Northern California high school moves toward equality with Title IX settlement

Red Bluff High School
(photo of Red Bluff high school)
[This blog entry, originally posted on Nov. 1, was updated on Nov. 15, 2017, to include a link (at the end) to the signed settlement agreement.]

 

Girls at Red Bluff High School near Redding filed a class action lawsuit last spring alleging they do not receive the same athletic facilities, benefits and opportunities as their male counterparts.
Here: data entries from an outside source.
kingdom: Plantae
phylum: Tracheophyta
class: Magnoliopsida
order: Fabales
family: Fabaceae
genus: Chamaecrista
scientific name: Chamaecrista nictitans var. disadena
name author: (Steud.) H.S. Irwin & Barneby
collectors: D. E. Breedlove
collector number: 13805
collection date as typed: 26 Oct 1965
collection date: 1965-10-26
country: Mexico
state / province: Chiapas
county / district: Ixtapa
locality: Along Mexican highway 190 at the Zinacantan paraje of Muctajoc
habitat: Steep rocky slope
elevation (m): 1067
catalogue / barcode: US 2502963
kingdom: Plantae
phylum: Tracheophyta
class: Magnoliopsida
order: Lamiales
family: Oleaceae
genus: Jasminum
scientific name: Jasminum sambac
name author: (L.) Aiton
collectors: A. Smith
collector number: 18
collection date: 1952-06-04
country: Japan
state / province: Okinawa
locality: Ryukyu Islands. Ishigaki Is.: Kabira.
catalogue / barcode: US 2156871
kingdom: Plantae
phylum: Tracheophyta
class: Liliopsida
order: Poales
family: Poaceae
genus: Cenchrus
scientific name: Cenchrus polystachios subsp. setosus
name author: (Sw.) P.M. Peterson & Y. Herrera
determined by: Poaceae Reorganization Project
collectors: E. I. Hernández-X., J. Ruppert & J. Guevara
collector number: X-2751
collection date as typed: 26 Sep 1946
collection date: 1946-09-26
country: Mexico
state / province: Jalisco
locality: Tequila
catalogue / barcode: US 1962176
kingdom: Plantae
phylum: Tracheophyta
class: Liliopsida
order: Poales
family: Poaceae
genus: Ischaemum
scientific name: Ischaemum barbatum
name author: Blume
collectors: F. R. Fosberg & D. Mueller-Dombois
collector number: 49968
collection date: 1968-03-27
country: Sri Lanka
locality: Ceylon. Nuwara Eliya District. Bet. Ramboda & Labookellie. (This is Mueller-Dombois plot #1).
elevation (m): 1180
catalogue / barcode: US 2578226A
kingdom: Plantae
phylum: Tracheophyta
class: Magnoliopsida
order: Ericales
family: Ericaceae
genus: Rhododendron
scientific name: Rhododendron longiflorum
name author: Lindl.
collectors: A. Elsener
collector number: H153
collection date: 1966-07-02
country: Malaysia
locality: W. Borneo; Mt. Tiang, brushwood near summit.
On Nov. 1, the local school board agreed to:

  • add girls’ field hockey as an interscholastic sport, along with other team opportunities for girls, to ensure girls’ share of athletic slots mirrors their share of
    enrollment;
  • institute a policy welcoming participation on teams by all students who are interested;
  • improve the girls’ softball field areas to ensure that girls experience all amenities in line with boys’ baseball, including comparable cinderblock dugouts, sound systems, press boxes, and field quality;
  • improve equipment storage capacity and access for girls’ teams;
  • bring locker and team room facilities and access for female home and visiting teams to the same level that boys’ teams enjoy; and
  • make fundraising opportunities and athletics budgeting more transparent to ensure girls’ and boys’ teams are treated equitably and receive the same benefits from the district.

“One thing I learned while working on this case is that almost all high schools are out of compliance with Title IX, not providing girls with equal participation and benefits. Hopefully other school districts will wake up and provide girls with equal opportunities in sports without a lawsuit being filed,” says Jane Brunner, partner with Siegel, Yee & Brunner.

Lawyers with Siegel, Yee & Brunner, a law firm in Oakland, and Legal Aid at Work, a nonprofit in San Francisco, filed the lawsuit, litigated the case, and reached the resolution. They did not seek monetary damages, just institutional change.

The lawsuit alleged that 427 boys participated on sport teams last school year (2016-2017), while only 242 girls did. That amounts to a 14.9 percentage-point participation gap (the difference between girls’ share of enrollment and girls’ share of athletic program slots).

Here is the complaint, brought under Title IX of the Education Amendments of 1972.

The district has agreed to monitoring for at least three years, to be overseen by the federal court and a mutually-agreed upon Title IX consultant.